Source text >>
══════════

Ribbons are just a crime against UX.

fidodo,

I don’t disagree with a lot of what you said, but the applications that use the ribbon are just complex applications with too many commands and options, and while some commands are very common most of them end up having tons of middling use, where it is annoying to have to find them in a menu every time. I think the problem it’s trying to solve is a hard problem and all the other attempts at solving it have a lot of problems too, and I really don’t think menu based design is an improvement. I’m not saying ribbons are the perfect solution, just that the other solutions suck more.

Designed properly the ribbon should take advantage of repeat contexts, so if you’re doing one kind of task repeatedly, it’s likely you need commands from one tab over and over again which beats having to navigate through a menu multiple times. Of course it’s not always designed properly.

Frankly, menu navigation is probably the worst navigation ever devised in terms of hit targets and findability. It has the same organization hurdles of the ribbon, but worse navigation and sometimes nested menus which make things even harder to find. Really, all the ribbon is, is a tab bar on a tool bar, and power users can easily switch tabs with the number hotkeys. The power user option for menus is letter and arrow keys which suck.

Personally, I think the best option for productivity is the command pallet approach like in code editors, but the downside of that is that you need to be a power user to be effective at it.

HootinNHollerin,

Shout out to CAD users here!

Vilian,

despite all my rage i’m still just a rat in a cave

Sterile_Technique,
@Sterile_Technique@lemmy.world avatar

Dude, I’m a surgical tech - my job is to stand in an OR and be a surgeon’s bitch while we’re flaying some fucker open. …and I still spend what feels like 90% of my day on Outlook -_-

mvirts,

Don’t forget LaTeX!

fossilesque,
@fossilesque@mander.xyz avatar

Self-flagilation is a little far for me.

ForgotAboutDre,

Once your over the hump, it’s a pleasure to use relative to word. Especially if your document gets large or has lots of maths in it.

BeigeAgenda,
@BeigeAgenda@lemmy.ca avatar

And LaTeX works very well with git, this is really great when you are collaborating on a report.

DrakeRichards,

Please forget LaTeX. Please let us adopt a more modern alternative that isn’t absolutely painful to use.

══════════

(Collected data entries)
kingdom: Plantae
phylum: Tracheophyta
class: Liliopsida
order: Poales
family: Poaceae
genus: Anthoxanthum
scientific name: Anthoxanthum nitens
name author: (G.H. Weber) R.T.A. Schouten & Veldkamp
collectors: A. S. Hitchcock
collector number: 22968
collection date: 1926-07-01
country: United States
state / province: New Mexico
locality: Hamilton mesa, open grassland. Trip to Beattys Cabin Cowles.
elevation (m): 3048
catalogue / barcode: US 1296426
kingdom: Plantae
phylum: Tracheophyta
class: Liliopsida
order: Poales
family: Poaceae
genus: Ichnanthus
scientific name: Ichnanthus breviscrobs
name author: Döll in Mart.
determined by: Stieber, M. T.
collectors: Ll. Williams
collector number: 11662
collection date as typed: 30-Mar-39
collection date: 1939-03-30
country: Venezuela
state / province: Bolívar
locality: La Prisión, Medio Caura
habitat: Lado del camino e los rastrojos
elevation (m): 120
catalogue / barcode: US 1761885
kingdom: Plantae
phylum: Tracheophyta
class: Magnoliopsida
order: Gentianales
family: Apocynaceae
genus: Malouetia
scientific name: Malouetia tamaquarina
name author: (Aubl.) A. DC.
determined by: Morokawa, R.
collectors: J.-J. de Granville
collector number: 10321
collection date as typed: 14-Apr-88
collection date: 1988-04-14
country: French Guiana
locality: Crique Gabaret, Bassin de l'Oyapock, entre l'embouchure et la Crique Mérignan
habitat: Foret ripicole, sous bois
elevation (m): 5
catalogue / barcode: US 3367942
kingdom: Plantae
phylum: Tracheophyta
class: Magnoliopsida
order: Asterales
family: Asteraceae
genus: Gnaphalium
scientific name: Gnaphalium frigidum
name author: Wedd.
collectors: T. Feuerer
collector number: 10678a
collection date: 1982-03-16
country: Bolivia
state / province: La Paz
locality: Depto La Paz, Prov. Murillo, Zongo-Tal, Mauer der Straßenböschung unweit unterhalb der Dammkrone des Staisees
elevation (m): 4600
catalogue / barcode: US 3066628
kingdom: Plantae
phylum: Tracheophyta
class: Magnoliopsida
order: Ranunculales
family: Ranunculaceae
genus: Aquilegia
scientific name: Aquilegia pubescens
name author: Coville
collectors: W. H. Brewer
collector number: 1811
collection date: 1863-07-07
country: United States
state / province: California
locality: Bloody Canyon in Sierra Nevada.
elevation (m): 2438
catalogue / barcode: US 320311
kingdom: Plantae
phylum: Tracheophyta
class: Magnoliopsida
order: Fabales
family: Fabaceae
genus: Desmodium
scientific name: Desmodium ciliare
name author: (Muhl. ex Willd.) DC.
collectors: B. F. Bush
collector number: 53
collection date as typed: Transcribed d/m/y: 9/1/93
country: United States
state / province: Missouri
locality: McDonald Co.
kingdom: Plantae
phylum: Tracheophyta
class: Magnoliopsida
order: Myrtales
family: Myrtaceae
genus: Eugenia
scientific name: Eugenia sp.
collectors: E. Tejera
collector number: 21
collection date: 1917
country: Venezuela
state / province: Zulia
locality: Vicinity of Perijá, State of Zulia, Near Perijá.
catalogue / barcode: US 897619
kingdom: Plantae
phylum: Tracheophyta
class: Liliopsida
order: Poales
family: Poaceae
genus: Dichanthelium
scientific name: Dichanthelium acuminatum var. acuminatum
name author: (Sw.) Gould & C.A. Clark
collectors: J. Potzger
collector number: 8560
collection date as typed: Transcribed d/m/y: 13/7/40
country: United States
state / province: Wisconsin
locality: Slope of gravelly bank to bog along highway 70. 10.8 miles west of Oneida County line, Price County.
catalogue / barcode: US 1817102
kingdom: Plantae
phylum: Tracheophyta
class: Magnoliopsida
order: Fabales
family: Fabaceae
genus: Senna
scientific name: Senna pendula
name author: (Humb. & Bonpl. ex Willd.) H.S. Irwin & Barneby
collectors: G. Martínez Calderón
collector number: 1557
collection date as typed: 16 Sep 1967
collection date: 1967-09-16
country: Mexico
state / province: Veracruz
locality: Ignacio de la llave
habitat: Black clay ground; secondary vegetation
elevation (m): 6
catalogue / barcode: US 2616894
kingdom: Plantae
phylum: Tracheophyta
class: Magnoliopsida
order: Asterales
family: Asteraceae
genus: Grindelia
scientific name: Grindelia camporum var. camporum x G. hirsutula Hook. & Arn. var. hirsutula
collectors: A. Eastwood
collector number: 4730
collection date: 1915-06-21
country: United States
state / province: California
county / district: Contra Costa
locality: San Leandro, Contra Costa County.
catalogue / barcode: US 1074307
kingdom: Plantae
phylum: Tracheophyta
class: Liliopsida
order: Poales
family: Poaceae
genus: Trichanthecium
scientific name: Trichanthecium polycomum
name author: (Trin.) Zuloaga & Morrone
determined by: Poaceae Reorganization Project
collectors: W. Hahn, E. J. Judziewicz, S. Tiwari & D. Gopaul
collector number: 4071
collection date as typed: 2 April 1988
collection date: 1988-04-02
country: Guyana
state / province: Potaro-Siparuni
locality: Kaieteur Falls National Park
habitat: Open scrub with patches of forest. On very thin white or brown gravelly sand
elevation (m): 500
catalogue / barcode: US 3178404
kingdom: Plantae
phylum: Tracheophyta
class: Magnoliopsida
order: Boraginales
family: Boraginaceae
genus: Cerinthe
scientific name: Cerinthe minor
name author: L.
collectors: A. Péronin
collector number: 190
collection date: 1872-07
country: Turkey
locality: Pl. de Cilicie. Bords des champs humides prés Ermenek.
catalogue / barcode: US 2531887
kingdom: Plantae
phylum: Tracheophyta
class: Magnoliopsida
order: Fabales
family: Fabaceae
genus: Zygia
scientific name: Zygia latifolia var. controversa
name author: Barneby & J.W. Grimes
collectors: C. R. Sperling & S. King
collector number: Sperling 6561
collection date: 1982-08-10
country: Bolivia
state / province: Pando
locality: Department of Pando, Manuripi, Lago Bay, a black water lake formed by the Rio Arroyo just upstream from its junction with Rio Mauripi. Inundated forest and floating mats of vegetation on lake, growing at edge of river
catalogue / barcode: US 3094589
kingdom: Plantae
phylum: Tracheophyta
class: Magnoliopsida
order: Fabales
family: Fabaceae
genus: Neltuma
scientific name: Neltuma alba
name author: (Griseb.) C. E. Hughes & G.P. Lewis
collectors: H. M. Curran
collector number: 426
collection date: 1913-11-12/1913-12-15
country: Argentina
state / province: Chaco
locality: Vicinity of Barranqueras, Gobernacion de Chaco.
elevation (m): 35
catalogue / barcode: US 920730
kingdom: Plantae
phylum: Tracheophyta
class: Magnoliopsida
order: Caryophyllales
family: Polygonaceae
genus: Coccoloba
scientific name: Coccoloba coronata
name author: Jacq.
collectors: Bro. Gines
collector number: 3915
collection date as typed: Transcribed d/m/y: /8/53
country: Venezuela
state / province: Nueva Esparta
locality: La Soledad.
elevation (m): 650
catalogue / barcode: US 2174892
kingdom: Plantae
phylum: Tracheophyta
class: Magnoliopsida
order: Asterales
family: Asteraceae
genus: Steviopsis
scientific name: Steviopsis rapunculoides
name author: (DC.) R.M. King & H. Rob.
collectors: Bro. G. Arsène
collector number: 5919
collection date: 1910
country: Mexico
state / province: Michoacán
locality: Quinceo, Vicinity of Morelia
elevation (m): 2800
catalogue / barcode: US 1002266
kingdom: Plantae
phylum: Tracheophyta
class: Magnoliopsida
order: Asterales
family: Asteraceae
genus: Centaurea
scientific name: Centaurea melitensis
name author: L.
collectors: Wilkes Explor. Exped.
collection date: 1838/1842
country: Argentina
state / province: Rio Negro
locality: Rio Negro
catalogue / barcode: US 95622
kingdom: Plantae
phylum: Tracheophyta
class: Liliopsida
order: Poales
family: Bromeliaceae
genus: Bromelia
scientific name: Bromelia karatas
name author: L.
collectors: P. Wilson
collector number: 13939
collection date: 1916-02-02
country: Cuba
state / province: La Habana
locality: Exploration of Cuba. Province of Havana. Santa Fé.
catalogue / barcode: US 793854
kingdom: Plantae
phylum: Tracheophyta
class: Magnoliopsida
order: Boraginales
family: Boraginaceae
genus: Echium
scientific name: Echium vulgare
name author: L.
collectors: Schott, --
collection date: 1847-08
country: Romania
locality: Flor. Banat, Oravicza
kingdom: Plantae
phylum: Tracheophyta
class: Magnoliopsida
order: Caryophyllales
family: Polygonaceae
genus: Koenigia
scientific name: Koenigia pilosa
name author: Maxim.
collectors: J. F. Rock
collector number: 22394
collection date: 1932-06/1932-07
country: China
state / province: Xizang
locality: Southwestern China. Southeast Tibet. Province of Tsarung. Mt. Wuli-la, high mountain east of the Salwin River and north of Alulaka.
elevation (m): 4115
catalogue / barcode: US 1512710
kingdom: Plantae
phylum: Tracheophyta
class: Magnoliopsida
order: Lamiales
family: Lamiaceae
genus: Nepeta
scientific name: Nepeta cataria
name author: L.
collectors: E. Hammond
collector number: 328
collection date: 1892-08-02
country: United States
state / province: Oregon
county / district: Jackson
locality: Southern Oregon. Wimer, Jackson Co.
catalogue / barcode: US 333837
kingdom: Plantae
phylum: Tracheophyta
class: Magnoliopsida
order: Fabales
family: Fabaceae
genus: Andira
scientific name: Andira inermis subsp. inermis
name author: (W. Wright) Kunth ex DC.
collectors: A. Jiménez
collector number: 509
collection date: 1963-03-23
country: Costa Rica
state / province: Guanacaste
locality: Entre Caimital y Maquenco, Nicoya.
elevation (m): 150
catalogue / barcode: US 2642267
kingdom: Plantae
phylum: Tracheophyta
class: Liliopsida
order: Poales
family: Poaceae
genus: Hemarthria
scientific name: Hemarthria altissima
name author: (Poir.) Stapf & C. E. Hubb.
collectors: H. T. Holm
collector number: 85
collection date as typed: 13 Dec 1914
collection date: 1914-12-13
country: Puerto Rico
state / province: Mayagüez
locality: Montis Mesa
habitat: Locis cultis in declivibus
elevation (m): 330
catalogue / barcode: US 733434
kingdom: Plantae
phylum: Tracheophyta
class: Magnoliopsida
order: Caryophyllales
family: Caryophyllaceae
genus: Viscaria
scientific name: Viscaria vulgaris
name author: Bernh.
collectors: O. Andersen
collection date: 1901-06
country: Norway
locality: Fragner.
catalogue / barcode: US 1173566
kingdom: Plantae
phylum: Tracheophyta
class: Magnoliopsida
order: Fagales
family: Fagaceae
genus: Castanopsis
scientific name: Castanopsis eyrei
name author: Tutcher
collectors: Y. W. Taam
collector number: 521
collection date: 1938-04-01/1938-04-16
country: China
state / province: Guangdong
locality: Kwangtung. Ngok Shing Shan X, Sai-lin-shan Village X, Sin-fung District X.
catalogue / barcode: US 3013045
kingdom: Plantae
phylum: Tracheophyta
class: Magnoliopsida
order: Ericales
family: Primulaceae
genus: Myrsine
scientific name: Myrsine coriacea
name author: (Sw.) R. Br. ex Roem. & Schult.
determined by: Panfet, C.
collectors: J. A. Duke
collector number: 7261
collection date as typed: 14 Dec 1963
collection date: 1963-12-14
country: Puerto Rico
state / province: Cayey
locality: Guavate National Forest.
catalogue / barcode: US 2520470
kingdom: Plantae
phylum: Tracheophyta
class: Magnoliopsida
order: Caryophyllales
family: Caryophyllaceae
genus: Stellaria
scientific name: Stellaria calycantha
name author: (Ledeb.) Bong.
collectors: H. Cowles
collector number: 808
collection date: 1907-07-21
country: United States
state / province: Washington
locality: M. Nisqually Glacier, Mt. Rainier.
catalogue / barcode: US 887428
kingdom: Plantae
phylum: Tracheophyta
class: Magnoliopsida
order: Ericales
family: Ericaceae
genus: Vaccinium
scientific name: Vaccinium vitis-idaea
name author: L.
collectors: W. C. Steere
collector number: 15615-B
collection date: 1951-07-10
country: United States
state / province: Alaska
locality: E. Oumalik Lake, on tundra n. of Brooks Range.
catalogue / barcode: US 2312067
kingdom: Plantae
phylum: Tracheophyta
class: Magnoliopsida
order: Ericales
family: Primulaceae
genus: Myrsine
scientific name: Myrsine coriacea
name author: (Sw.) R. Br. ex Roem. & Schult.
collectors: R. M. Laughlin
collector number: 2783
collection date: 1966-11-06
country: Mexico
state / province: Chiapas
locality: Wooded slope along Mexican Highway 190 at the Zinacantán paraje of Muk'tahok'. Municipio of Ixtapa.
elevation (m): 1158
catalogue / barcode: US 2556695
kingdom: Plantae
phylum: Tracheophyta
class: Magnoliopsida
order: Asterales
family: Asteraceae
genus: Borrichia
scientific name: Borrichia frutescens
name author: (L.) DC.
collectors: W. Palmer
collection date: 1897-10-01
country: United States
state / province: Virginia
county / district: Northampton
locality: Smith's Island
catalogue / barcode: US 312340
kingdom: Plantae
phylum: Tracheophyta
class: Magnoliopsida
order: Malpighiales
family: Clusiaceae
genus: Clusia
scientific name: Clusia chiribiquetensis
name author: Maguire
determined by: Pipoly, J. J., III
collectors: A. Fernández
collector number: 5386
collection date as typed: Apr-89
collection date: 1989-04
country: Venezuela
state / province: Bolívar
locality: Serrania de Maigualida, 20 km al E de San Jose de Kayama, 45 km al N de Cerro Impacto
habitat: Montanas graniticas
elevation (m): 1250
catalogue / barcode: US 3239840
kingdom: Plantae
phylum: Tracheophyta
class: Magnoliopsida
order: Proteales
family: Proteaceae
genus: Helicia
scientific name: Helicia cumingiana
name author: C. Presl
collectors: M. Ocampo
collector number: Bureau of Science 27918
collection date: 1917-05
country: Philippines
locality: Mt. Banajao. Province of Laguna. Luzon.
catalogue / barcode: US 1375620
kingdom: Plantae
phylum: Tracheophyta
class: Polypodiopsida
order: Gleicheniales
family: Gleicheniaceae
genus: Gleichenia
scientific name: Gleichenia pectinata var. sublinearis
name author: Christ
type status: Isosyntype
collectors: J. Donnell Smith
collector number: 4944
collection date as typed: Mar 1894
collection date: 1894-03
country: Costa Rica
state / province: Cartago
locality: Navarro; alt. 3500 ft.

══════════

What is expected >> Copy the passage of the ribbon discussion starting at "Personally, I think" and ending at "effective at it.", substituting "text editors" for "code editors".

Answer box >>
Personally, I think the best option for productivity is the command pallet approach like in text editors, but the downside of that is that you need to be a power user to be effective at it.